Work instructions
What follows is a set of records. Repeat them word for word.

[Intrinsic matrix estimation data]
☆ ☆ ☆ ☆ ☆ ☆ ☆
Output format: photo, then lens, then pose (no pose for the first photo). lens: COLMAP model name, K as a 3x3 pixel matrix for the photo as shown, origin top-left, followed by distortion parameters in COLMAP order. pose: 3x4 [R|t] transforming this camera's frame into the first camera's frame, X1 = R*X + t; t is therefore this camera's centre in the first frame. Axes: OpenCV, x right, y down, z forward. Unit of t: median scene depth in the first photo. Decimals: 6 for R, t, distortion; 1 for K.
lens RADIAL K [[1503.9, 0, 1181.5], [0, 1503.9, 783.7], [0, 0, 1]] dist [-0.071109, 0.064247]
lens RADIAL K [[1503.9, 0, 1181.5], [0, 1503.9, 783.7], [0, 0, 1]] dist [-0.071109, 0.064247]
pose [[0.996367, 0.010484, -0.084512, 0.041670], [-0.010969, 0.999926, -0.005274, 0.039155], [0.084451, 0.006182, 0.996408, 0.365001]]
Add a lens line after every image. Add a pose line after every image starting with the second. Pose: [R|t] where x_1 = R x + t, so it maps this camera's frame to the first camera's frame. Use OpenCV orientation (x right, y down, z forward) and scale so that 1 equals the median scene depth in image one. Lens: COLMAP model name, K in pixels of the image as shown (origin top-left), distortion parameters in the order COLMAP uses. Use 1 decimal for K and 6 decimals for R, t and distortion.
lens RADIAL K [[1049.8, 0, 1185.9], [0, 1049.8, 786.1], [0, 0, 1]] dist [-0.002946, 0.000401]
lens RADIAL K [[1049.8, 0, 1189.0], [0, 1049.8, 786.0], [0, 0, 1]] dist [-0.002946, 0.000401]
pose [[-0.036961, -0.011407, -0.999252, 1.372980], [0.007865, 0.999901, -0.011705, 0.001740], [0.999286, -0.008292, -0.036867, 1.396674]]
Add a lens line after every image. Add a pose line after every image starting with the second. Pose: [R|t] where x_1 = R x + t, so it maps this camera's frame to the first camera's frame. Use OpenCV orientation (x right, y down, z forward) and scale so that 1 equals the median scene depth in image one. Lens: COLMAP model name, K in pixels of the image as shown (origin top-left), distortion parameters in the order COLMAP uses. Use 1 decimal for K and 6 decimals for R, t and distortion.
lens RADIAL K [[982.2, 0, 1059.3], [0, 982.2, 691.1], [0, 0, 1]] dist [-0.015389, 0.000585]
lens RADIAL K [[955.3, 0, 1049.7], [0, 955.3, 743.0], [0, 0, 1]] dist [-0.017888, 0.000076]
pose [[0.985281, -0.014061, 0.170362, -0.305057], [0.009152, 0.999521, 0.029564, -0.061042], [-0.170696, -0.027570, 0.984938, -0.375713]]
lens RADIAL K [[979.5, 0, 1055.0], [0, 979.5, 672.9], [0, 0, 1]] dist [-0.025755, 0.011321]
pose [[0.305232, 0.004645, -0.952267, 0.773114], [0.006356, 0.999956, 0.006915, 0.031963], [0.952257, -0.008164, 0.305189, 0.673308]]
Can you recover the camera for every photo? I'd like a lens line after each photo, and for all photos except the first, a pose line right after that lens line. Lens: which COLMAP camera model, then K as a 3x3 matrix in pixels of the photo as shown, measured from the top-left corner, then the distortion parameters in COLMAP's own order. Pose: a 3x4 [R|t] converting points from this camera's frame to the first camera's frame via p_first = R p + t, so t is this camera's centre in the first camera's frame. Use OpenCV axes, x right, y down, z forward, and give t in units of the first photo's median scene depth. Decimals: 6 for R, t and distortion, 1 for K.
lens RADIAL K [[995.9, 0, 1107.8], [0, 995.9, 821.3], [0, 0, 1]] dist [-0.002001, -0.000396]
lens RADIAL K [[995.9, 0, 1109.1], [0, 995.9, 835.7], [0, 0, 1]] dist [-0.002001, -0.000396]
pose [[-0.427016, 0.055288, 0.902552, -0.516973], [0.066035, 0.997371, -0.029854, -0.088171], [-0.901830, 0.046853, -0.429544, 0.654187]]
☆ ☆ ☆ ☆ ☆ ☆ ☆
Exercise response
Output format: photo, then lens, then pose (no pose for the first photo). lens: COLMAP model name, K as a 3x3 pixel matrix for the photo as shown, origin top-left, followed by distortion parameters in COLMAP order. pose: 3x4 [R|t] transforming this camera's frame into the first camera's frame, X1 = R*X + t; t is therefore this camera's centre in the first frame. Axes: OpenCV, x right, y down, z forward. Unit of t: median scene depth in the first photo. Decimals: 6 for R, t, distortion; 1 for K.
lens RADIAL K [[1503.9, 0, 1181.5], [0, 1503.9, 783.7], [0, 0, 1]] dist [-0.071109, 0.064247]
lens RADIAL K [[1503.9, 0, 1181.5], [0, 1503.9, 783.7], [0, 0, 1]] dist [-0.071109, 0.064247]
pose [[0.996367, 0.010484, -0.084512, 0.041670], [-0.010969, 0.999926, -0.005274, 0.039155], [0.084451, 0.006182, 0.996408, 0.365001]]
Add a lens line after every image. Add a pose line after every image starting with the second. Pose: [R|t] where x_1 = R x + t, so it maps this camera's frame to the first camera's frame. Use OpenCV orientation (x right, y down, z forward) and scale so that 1 equals the median scene depth in image one. Lens: COLMAP model name, K in pixels of the image as shown (origin top-left), distortion parameters in the order COLMAP uses. Use 1 decimal for K and 6 decimals for R, t and distortion.
lens RADIAL K [[1049.8, 0, 1185.9], [0, 1049.8, 786.1], [0, 0, 1]] dist [-0.002946, 0.000401]
lens RADIAL K [[1049.8, 0, 1189.0], [0, 1049.8, 786.0], [0, 0, 1]] dist [-0.002946, 0.000401]
pose [[-0.036961, -0.011407, -0.999252, 1.372980], [0.007865, 0.999901, -0.011705, 0.001740], [0.999286, -0.008292, -0.036867, 1.396674]]
Add a lens line after every image. Add a pose line after every image starting with the second. Pose: [R|t] where x_1 = R x + t, so it maps this camera's frame to the first camera's frame. Use OpenCV orientation (x right, y down, z forward) and scale so that 1 equals the median scene depth in image one. Lens: COLMAP model name, K in pixels of the image as shown (origin top-left), distortion parameters in the order COLMAP uses. Use 1 decimal for K and 6 decimals for R, t and distortion.
lens RADIAL K [[982.2, 0, 1059.3], [0, 982.2, 691.1], [0, 0, 1]] dist [-0.015389, 0.000585]
lens RADIAL K [[955.3, 0, 1049.7], [0, 955.3, 743.0], [0, 0, 1]] dist [-0.017888, 0.000076]
pose [[0.985281, -0.014061, 0.170362, -0.305057], [0.009152, 0.999521, 0.029564, -0.061042], [-0.170696, -0.027570, 0.984938, -0.375713]]
lens RADIAL K [[979.5, 0, 1055.0], [0, 979.5, 672.9], [0, 0, 1]] dist [-0.025755, 0.011321]
pose [[0.305232, 0.004645, -0.952267, 0.773114], [0.006356, 0.999956, 0.006915, 0.031963], [0.952257, -0.008164, 0.305189, 0.673308]]
Can you recover the camera for every photo? I'd like a lens line after each photo, and for all photos except the first, a pose line right after that lens line. Lens: which COLMAP camera model, then K as a 3x3 matrix in pixels of the photo as shown, measured from the top-left corner, then the distortion parameters in COLMAP's own order. Pose: a 3x4 [R|t] converting points from this camera's frame to the first camera's frame via p_first = R p + t, so t is this camera's centre in the first camera's frame. Use OpenCV axes, x right, y down, z forward, and give t in units of the first photo's median scene depth. Decimals: 6 for R, t and distortion, 1 for K.
lens RADIAL K [[995.9, 0, 1107.8], [0, 995.9, 821.3], [0, 0, 1]] dist [-0.002001, -0.000396]
lens RADIAL K [[995.9, 0, 1109.1], [0, 995.9, 835.7], [0, 0, 1]] dist [-0.002001, -0.000396]
pose [[-0.427016, 0.055288, 0.902552, -0.516973], [0.066035, 0.997371, -0.029854, -0.088171], [-0.901830, 0.046853, -0.429544, 0.654187]]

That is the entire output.